At the halfway point of this year's LFF, this is easily the best film I've seen so far. As with last year's favourite, The Edge Of Heaven, I'm struggling at this stage to say much more than "it's really, really great," so that's probably a good sign. Come back for the Wrap Party, and I may have a more coherent rave for you then.

(And in case you were wondering, Susumu Terajima plays a sushi chef in this one.)

Notes From Spank's Pals

The Candidate (official site)

The Cineaste - Sarah Lutton introduced proceedings, declaring that this was one of the best European thrillers/noirs she’d seen for some time, “which is certainly saying something, as I’m a big fan of this genre.”
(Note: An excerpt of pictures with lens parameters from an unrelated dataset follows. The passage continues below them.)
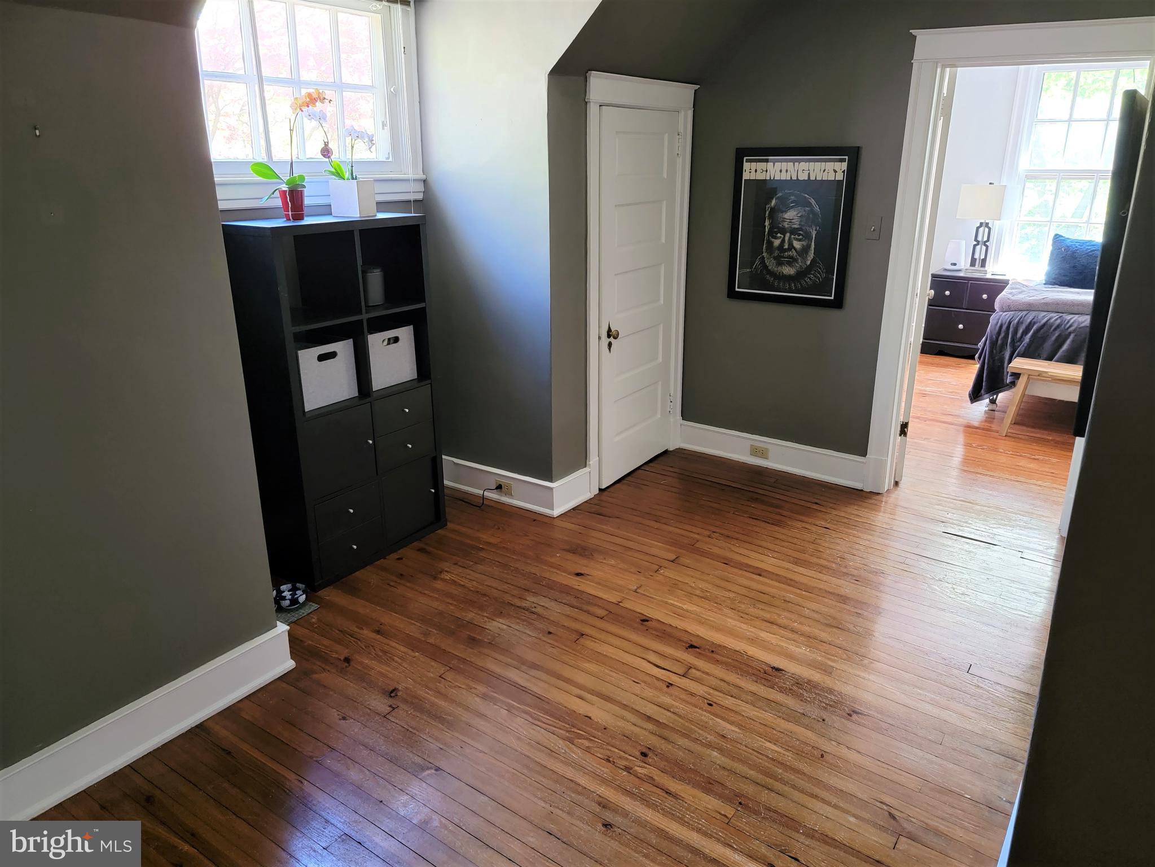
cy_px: 434
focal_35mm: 24
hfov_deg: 71.6
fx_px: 801
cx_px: 578
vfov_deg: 56.8
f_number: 1.8
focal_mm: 6.7
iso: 400
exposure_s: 1/39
It starts with the main protagonist, Jonas, a lawyer by profession, and his dad (ditto) achieving a guilty verdict in the prosecution of a man accused of murder. This was certainly not the verdict the accused was expecting, and it turns out to be the cue for things to start getting rather awkward for Jonas. Without giving too much (or indeed very little) away, the film then developed really quite stylishly. Events happened around Jonas that he was barely able to comprehend, and just when he thinks he’s got a handle on the situation, another course of events turns everything pear shaped. The pace of the film kept moving forward impressively (early on there was a situation I thought was there just for stylistic padding, but turned out to be very pertinent to the plot), and impressively there were periodic twists and turns just when you least expected them, utterly unpredictable. The camera-work was an integral part of creating the tension, and overall I thought this was a classy film.

Afterwards director Kasper Barfoed affably held forth about some of the themes he intended to communicate, a principal one being a study of Jonas’ responses/reactions when he was put in threatening situations (although at one stage it all got a bit technical, with some anorak asking about camera sizes and lens ratios), and deservedly got a warm ovation. Nothing was mentioned about a UK general release, but this film deserves to get one.



Still Walking is the second Japanese film in a row I've seen with a painting restorer character, after The Girl Who Leapt Through Time.